#### Records supplied ####

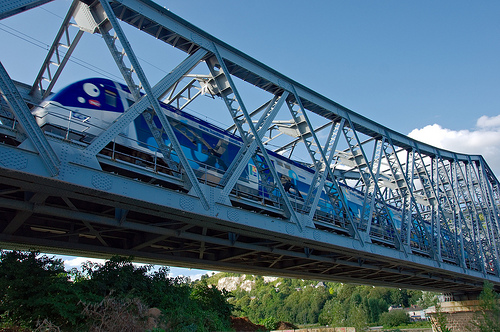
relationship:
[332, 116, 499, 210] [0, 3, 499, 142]
cloud in blue sky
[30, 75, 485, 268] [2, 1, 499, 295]
train traveling on bridge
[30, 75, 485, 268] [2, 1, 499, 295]
train on bridge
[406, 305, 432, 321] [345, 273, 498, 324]
house in distance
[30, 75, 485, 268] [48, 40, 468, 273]
train over bridge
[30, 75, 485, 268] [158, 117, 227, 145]
train carrying passengers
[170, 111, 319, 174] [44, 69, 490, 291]
windows on train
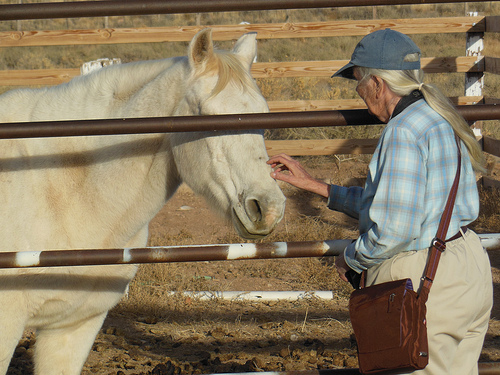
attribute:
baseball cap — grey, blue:
[330, 26, 419, 79]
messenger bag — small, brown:
[348, 130, 464, 375]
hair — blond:
[193, 43, 257, 100]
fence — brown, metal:
[0, 105, 499, 278]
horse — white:
[0, 26, 286, 374]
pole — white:
[171, 290, 333, 299]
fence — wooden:
[1, 11, 499, 189]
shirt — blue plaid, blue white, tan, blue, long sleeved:
[320, 89, 479, 270]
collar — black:
[390, 88, 422, 116]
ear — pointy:
[188, 24, 215, 68]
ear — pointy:
[232, 31, 260, 68]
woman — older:
[264, 28, 495, 374]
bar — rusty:
[0, 232, 499, 270]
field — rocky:
[2, 0, 499, 374]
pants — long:
[367, 225, 492, 374]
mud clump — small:
[242, 353, 264, 369]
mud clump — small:
[152, 360, 177, 374]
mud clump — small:
[331, 350, 357, 367]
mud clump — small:
[209, 324, 229, 340]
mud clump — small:
[277, 346, 298, 359]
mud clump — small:
[257, 318, 297, 331]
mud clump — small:
[211, 356, 234, 374]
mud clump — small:
[112, 337, 146, 359]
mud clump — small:
[142, 315, 158, 324]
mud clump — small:
[173, 332, 200, 344]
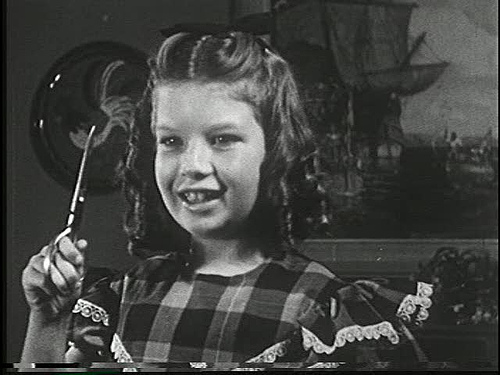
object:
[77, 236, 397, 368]
dress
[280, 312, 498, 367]
mantle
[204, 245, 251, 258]
neck/part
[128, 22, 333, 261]
open sign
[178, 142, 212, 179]
nose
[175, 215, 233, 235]
chin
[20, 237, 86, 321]
hand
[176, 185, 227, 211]
smile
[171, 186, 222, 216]
mouth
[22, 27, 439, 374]
girl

####

Retype all of the source records above character for character, leaving out the picture lines.

relationship:
[332, 116, 499, 210] [0, 3, 499, 142]
cloud in blue sky
[30, 75, 485, 268] [2, 1, 499, 295]
train traveling on bridge
[30, 75, 485, 268] [2, 1, 499, 295]
train on bridge
[406, 305, 432, 321] [345, 273, 498, 324]
house in distance
[30, 75, 485, 268] [48, 40, 468, 273]
train over bridge
[30, 75, 485, 268] [158, 117, 227, 145]
train carrying passengers
[170, 111, 319, 174] [44, 69, 490, 291]
windows on train
attribute:
baseball cap — grey, blue:
[330, 26, 419, 79]
messenger bag — small, brown:
[348, 130, 464, 375]
hair — blond:
[193, 43, 257, 100]
fence — brown, metal:
[0, 105, 499, 278]
horse — white:
[0, 26, 286, 374]
pole — white:
[171, 290, 333, 299]
fence — wooden:
[1, 11, 499, 189]
shirt — blue plaid, blue white, tan, blue, long sleeved:
[320, 89, 479, 270]
collar — black:
[390, 88, 422, 116]
ear — pointy:
[188, 24, 215, 68]
ear — pointy:
[232, 31, 260, 68]
woman — older:
[264, 28, 495, 374]
bar — rusty:
[0, 232, 499, 270]
field — rocky:
[2, 0, 499, 374]
pants — long:
[367, 225, 492, 374]
mud clump — small:
[242, 353, 264, 369]
mud clump — small:
[152, 360, 177, 374]
mud clump — small:
[331, 350, 357, 367]
mud clump — small:
[209, 324, 229, 340]
mud clump — small:
[277, 346, 298, 359]
mud clump — small:
[257, 318, 297, 331]
mud clump — small:
[211, 356, 234, 374]
mud clump — small:
[112, 337, 146, 359]
mud clump — small:
[142, 315, 158, 324]
mud clump — small:
[173, 332, 200, 344]
object:
[77, 236, 397, 368]
dress
[280, 312, 498, 367]
mantle
[204, 245, 251, 258]
neck/part
[128, 22, 333, 261]
open sign
[178, 142, 212, 179]
nose
[175, 215, 233, 235]
chin
[20, 237, 86, 321]
hand
[176, 185, 227, 211]
smile
[171, 186, 222, 216]
mouth
[22, 27, 439, 374]
girl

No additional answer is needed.